O conceito de cultura | Beth Dillingham e Leslie A. White

O livro de Leslie A. White, antropólogo americano nascido em janeiro de 1900 e falecido em março de 1975, foi resultado de um curso de verão de duas semanas oferecido, no ano de 1961, a 34 professores universitários no Instituto Summer de Antropologia da Universidade do Colorado – EUA. Visando a produção de uma publicação que reuniria as apresentações de vários professores visitantes, as aulas foram gravadas e transcritas. Entretanto, somente após dez anos, tendo sido abandonado o projeto inicial de publicação, a professora Beth Dillingham, após a leitura do material transcrito, pôs em relevância o texto de White, se dispôs a revisar o texto e o conteúdo foi, finalmente, editado.
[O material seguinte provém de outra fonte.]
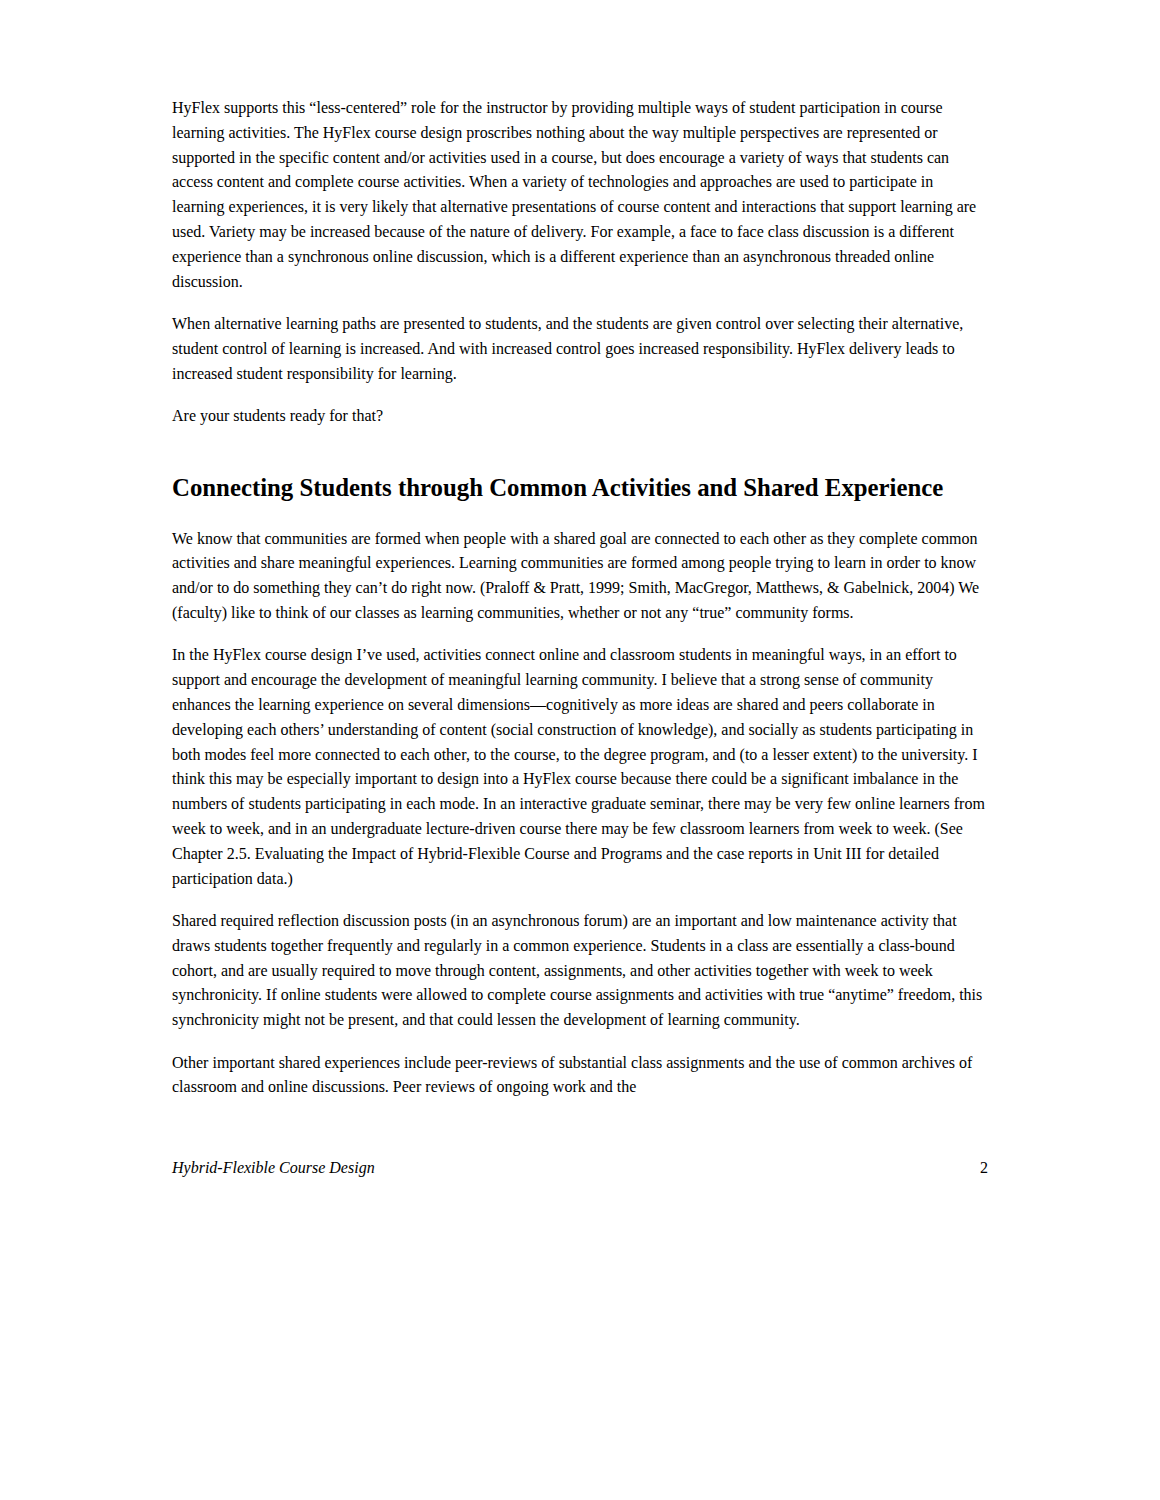HyFlex supports this “less-centered” role for the instructor by providing multiple ways of student participation in course learning activities. The HyFlex course design proscribes nothing about the way multiple perspectives are represented or supported in the specific content and/or activities used in a course, but does encourage a variety of ways that students can access content and complete course activities. When a variety of technologies and approaches are used to participate in learning experiences, it is very likely that alternative presentations of course content and interactions that support learning are used. Variety may be increased because of the nature of delivery. For example, a face to face class discussion is a different experience than a synchronous online discussion, which is a different experience than an asynchronous threaded online discussion.
When alternative learning paths are presented to students, and the students are given control over selecting their alternative, student control of learning is increased. And with increased control goes increased responsibility. HyFlex delivery leads to increased student responsibility for learning.
Are your students ready for that?
Connecting Students through Common Activities and Shared Experience
We know that communities are formed when people with a shared goal are connected to each other as they complete common activities and share meaningful experiences. Learning communities are formed among people trying to learn in order to know and/or to do something they can’t do right now. (Praloff & Pratt, 1999; Smith, MacGregor, Matthews, & Gabelnick, 2004) We (faculty) like to think of our classes as learning communities, whether or not any “true” community forms.
In the HyFlex course design I’ve used, activities connect online and classroom students in meaningful ways, in an effort to support and encourage the development of meaningful learning community. I believe that a strong sense of community enhances the learning experience on several dimensions—cognitively as more ideas are shared and peers collaborate in developing each others’ understanding of content (social construction of knowledge), and socially as students participating in both modes feel more connected to each other, to the course, to the degree program, and (to a lesser extent) to the university. I think this may be especially important to design into a HyFlex course because there could be a significant imbalance in the numbers of students participating in each mode. In an interactive graduate seminar, there may be very few online learners from week to week, and in an undergraduate lecture-driven course there may be few classroom learners from week to week. (See Chapter 2.5. Evaluating the Impact of Hybrid-Flexible Course and Programs and the case reports in Unit III for detailed participation data.)
Shared required reflection discussion posts (in an asynchronous forum) are an important and low maintenance activity that draws students together frequently and regularly in a common experience. Students in a class are essentially a class-bound cohort, and are usually required to move through content, assignments, and other activities together with week to week synchronicity. If online students were allowed to complete course assignments and activities with true “anytime” freedom, this synchronicity might not be present, and that could lessen the development of learning community.
Other important shared experiences include peer-reviews of substantial class assignments and the use of common archives of classroom and online discussions. Peer reviews of ongoing work and the
Hybrid-Flexible Course Design 2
Desse modo, chega ao público uma obra relativamente curta, dividida em oito partes, organizadas de modo bastante didático, cada uma equivalente a uma das aulas proferidas por White. Numa sequência de temas interligados, o autor expõe suas concepções, explica cada um dos conceitos que utiliza e defende sua aplicação.
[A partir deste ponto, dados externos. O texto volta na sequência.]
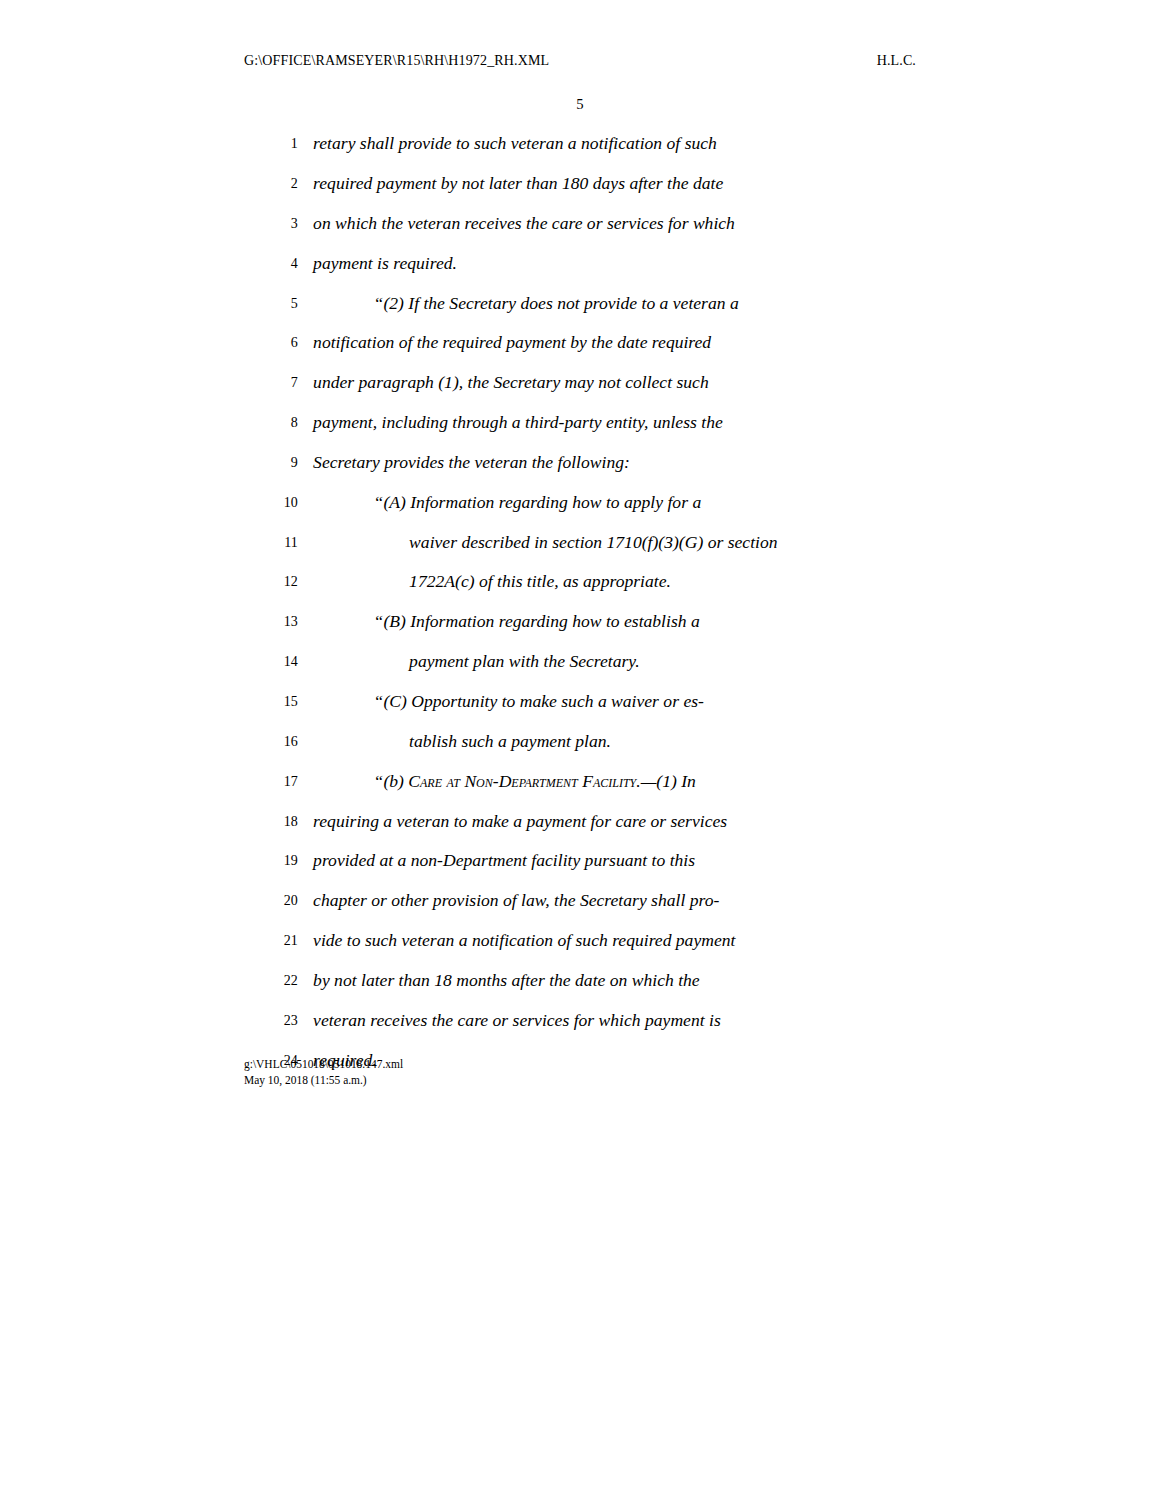G:\OFFICE\RAMSEYER\R15\RH\H1972_RH.XML
H.L.C.
5
retary shall provide to such veteran a notification of such
required payment by not later than 180 days after the date
on which the veteran receives the care or services for which
payment is required.
“(2) If the Secretary does not provide to a veteran a
notification of the required payment by the date required
under paragraph (1), the Secretary may not collect such
payment, including through a third-party entity, unless the
Secretary provides the veteran the following:
“(A) Information regarding how to apply for a
waiver described in section 1710(f)(3)(G) or section
1722A(c) of this title, as appropriate.
“(B) Information regarding how to establish a
payment plan with the Secretary.
“(C) Opportunity to make such a waiver or es-
tablish such a payment plan.
“(b) Care at Non-Department Facility.—(1) In
requiring a veteran to make a payment for care or services
provided at a non-Department facility pursuant to this
chapter or other provision of law, the Secretary shall pro-
vide to such veteran a notification of such required payment
by not later than 18 months after the date on which the
veteran receives the care or services for which payment is
required.
g:\VHLC\051018\051018.147.xml
May 10, 2018 (11:55 a.m.)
O primeiro dos sub-capítulos intitula-se “A base da cultura: o símbolo”, proposição que deve permear todo o texto. Dela deriva o termo simbologizar, que o autor define como “a capacidade de originar, definir e atribuir significados, de forma livre e arbitrária a coisas e a acontecimentos no mundo externo, bem como de compreender significados” (p. 9). Na compreensão de White, o homem torna-se humano, e se diferencia dos demais animais, quando adquire a capacidade de simbologizar. E a ciência, que pretende conceituar e caracterizar todas as coisas, não deu conta de construir um conceito capaz de dar conta dessa capacidade humana, pré requisito para a existência da cultura.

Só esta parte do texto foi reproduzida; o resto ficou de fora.